> _Что сделать_
Выведите из приведённого ниже текста о лицах и коллективной вине отрывок без изменений: от слов «Но в российском» до слов «в своё лицо.» включительно.

> _Фрагмент текста_

········

Но в российском обществе сложно увидеть переизбыток толерантности. Здесь в дискурсе витают совсем другие идеи, а лица становятся не столько объектом (само)контроля, сколько носителями коллективной вины. И это происходит довольно быстро: к социальной и/или этнической принадлежности, читаемой в лице, прочно приклеиваются стереотипы и обвинения. Конечно, так говорят о противниках и чужаках; «свои», напротив, описываются только как «люди с прекрасными лицами» (причём со всеми генетическими отсылками, которые казались невозможными в публичном дискурсе еще лет 7-10 назад). Эти попытки различать своих и чужих по лицам особенно нелепы в свете того, что как раз сегодня мы наблюдаем, как наши лица становятся big data. Машина, распознающая лица, совершенно безразлична к тому, что вчитывают другие или вы сами в своё лицо.

········

> _Исходные данные_
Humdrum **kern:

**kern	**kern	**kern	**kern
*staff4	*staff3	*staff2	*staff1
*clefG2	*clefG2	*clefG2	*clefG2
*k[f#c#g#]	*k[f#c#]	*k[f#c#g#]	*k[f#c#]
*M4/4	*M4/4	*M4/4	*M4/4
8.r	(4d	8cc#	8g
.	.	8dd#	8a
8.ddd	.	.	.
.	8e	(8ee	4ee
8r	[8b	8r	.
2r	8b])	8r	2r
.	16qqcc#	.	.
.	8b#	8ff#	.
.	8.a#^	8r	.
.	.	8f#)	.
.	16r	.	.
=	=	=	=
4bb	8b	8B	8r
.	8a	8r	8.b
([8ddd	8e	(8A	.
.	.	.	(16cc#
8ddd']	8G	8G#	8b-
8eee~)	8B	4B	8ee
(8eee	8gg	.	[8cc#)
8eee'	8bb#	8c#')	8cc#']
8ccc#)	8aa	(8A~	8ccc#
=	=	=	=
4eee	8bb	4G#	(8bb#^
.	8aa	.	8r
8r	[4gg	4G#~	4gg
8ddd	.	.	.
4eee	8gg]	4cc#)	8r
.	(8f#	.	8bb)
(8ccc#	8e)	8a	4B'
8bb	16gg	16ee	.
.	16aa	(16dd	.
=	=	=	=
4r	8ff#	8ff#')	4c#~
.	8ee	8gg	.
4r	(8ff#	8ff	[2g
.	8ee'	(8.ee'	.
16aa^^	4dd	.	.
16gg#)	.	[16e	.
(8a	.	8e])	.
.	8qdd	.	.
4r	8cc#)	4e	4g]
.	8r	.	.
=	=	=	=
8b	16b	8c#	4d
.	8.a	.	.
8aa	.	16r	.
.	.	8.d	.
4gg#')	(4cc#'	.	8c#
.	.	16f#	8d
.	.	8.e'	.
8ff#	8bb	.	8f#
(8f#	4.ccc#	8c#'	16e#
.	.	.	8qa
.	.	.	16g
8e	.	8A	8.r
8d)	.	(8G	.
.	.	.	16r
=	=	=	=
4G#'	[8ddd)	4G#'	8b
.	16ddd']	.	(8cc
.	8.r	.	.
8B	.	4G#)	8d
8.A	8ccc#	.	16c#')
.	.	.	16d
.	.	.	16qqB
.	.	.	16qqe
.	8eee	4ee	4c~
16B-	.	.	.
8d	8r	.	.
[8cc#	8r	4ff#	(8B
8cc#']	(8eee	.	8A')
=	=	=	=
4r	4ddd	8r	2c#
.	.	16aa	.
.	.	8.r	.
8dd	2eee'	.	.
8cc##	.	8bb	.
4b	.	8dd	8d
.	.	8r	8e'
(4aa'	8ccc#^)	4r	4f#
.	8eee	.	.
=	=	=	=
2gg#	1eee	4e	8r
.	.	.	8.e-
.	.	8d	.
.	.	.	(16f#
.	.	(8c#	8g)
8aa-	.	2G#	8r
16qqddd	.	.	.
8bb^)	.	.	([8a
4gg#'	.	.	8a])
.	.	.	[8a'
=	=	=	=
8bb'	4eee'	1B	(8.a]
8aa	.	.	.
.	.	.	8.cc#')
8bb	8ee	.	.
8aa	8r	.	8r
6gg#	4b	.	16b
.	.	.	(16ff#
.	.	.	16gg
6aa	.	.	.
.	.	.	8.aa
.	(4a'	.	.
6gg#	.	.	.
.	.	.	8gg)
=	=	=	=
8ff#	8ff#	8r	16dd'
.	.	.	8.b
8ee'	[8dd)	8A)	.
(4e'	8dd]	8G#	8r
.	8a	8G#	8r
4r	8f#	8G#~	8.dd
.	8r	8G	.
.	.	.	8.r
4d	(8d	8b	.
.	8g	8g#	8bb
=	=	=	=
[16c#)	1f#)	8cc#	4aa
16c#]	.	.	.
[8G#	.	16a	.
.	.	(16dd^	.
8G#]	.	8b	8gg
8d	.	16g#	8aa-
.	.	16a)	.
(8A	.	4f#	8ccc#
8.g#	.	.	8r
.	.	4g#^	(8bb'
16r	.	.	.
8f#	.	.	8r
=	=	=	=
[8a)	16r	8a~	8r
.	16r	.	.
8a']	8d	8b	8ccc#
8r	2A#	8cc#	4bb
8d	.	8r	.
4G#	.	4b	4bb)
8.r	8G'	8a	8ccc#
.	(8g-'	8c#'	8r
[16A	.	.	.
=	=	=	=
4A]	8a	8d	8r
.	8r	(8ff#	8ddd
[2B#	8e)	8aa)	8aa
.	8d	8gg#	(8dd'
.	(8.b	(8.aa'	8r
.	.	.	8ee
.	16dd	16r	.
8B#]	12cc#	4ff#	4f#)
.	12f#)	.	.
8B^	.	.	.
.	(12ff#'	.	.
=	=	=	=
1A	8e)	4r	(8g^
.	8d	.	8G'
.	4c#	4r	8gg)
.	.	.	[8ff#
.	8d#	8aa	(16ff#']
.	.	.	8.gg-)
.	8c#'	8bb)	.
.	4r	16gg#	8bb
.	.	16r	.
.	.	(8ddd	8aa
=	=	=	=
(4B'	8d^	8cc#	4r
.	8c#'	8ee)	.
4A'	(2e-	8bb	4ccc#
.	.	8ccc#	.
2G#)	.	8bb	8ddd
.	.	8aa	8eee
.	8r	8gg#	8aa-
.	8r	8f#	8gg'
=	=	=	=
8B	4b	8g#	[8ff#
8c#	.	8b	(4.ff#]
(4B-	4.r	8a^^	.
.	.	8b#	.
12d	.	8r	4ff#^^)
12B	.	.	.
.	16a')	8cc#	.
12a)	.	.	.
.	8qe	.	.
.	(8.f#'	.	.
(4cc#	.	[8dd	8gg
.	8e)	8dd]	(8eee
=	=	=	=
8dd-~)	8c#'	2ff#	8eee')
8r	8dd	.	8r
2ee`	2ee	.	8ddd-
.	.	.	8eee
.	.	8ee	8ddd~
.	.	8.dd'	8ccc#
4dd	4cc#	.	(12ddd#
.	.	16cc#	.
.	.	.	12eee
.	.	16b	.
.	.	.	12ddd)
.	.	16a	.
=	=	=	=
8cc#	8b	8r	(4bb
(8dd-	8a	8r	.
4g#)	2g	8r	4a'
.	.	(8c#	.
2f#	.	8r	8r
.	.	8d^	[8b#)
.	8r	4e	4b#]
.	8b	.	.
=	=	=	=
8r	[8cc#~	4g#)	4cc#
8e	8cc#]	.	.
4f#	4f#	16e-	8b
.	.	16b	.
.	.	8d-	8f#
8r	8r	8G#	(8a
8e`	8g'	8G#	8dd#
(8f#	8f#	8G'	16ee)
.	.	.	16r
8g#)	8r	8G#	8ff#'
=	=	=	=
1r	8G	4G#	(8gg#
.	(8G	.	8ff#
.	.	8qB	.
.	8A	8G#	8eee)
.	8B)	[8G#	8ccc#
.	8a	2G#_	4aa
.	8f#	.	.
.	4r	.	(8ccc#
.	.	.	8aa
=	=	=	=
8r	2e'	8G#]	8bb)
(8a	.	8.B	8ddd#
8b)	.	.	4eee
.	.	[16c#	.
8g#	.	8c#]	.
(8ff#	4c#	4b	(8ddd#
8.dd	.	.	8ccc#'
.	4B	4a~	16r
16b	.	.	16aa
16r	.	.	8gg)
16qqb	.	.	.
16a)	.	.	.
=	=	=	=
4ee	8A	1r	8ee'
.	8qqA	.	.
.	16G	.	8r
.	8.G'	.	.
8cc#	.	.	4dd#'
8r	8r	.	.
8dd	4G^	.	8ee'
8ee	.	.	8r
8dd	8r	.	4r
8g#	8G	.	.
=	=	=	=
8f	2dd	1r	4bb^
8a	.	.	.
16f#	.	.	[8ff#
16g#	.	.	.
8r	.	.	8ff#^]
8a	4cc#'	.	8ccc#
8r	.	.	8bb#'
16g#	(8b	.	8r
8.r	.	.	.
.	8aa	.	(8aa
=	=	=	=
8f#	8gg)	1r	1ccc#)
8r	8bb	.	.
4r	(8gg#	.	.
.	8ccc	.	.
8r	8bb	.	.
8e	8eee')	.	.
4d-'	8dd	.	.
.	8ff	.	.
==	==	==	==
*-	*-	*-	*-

········

> _Ответ на задание_
Но в российском обществе сложно увидеть переизбыток толерантности. Здесь в дискурсе витают совсем другие идеи, а лица становятся не столько объектом (само)контроля, сколько носителями коллективной вины. И это происходит довольно быстро: к социальной и/или этнической принадлежности, читаемой в лице, прочно приклеиваются стереотипы и обвинения. Конечно, так говорят о противниках и чужаках; «свои», напротив, описываются только как «люди с прекрасными лицами» (причём со всеми генетическими отсылками, которые казались невозможными в публичном дискурсе еще лет 7-10 назад). Эти попытки различать своих и чужих по лицам особенно нелепы в свете того, что как раз сегодня мы наблюдаем, как наши лица становятся big data. Машина, распознающая лица, совершенно безразлична к тому, что вчитывают другие или вы сами в своё лицо.